The Upper Saranac Foundation’s 2019 Watershed Stewardship Report is now available on the USF website: usfoundation.net.

The USF is pleased to be in partnership with the Adirondack Watershed Institute at Paul Smith’s College, Lake Champlain Basin Program, the New England Interstate Water Pollution Control Commission, and the New York State Department of Environmental Conservation’s Adirondack Park-wide Aquatic Invasive Species Prevention Program in these important Aquatic Invasive Species (AIS) spread prevention efforts.

The Upper Saranac Lake Watershed Stewardship Program is an integrated AIS spread prevention program seeking to reduce or prevent the spread of AIS from entering and departing the USL watershed. This is accomplished by inspecting individual watercraft and removing plant and animal materials, and indirectly by raising public awareness of AIS concerns. This report summarizes data collected by Adirondack Watershed Institute, Watershed Stewards for the Upper Saranac Lake watershed.

“The USF thanks the Lake Champlain Basin Program and the New England Interstate Water Pollution Control Commission for providing a grant to assist in our work to protect the watershed,” said Guy Middleton, USF’s lake manager.

“It is of concern that watercraft arrive to USL from a wide range of previously visited water bodies, most from water bodies that have a high abundance of AIS,” Middleton said. “Without the last line of defense from our stewards, our lake is vulnerable to AIS invasions, some potentially more harmful than milfoil.”

The Upper Saranac Foundation is continuing to advocate for the state to renew and strengthen the Invasive Species Transport Law that provides education, outreach, and ensures that the message gets through to all residents and visitors about invasive species dangers.

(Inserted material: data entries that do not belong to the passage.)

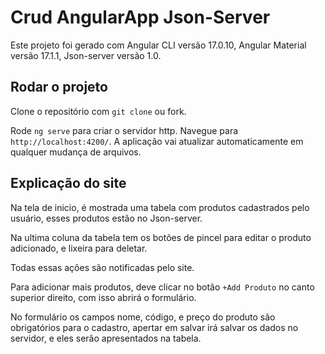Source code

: # Crud AngularApp Json-Server

Este projeto foi gerado com Angular CLI versão 17.0.10, Angular Material versão 17.1.1, Json-server versão 1.0.

## Rodar o projeto

Clone o repositório com `git clone` ou fork.

Rode `ng serve` para criar o servidor http. Navegue para `http://localhost:4200/`. A aplicação vai atualizar automaticamente em qualquer mudança de arquivos.

## Explicação do site

Na tela de inicio, é mostrada uma tabela com produtos cadastrados pelo usuário, esses produtos estão no Json-server.

Na ultima coluna da tabela tem os botões de pincel para editar o produto adicionado, e lixeira para deletar.

Todas essas ações são notificadas pelo site.

Para adicionar mais produtos, deve clicar no botão `+Add Produto` no canto superior direito, com isso abrirá o formulário.

No formulário os campos nome, código, e preço do produto são obrigatórios para o cadastro, apertar em salvar irá salvar os dados no servidor, e eles serão apresentados na tabela.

The report can be summarized in the following key points:

  • The Upper Saranac Watershed Stewardship Program includes stewardship coverage at two NYSDEC public boat launches: Upper Saranac Lake at Back Bay and Fish Creek Public Campground. An AIS decontamination unit is positioned at the Back Bay Launch.
  • Between the two launches there were a total of 202 days of stewardship coverage.
  • Stewards inspected 4179 watercraft, (an increase of 576 from 2018) and educated 8,229 visitors (an increase of 2004 from 2018) about AIS ecology and spread prevention measures.
  • Stewards intercepted 20 watercraft carrying AIS, that were either launching or being retrieved. This is a significant decrease from both 2017 and 2018 with 105 and 32 intercepts, respectfully. The biggest fluctuation was the decline in the number of watercraft with AIS being retrieved from Fish Creek.
  • Data retrieved from the stewards at the Fish Creek launch indicated there was a 73% less chance of AIS being found on boats retrieved between 2017 and 2019. This is attributed to the Fish Creek AIS Harvesting Management Project. Fish Creek Campground, once known as a major contributor to regional AIS spread, may no longer be considered a significant vector for AIS.
  • The location of previously visited waterways varied significantly by location. Watercraft entering Upper Saranac Lake were often return traffic and more local, where Fish Creek attracted boats from further distances. The wide range of previously visited water bodies indicates that the Upper Saranac watershed, without Watershed Stewardship coverage, is vulnerable to AIS invasions from a diverse number of waterbodies and by a variety of AIS.
  • The decontamination station was in operation 92 days. A total of 175 decontaminations were performed, averaging 1.9/day.

The Watershed Stewardship Program is part of a larger watershed protection program, developed by the USF, that uses a combination of AIS prevention, monitoring, management, control activities and education to inhibit AIS spread.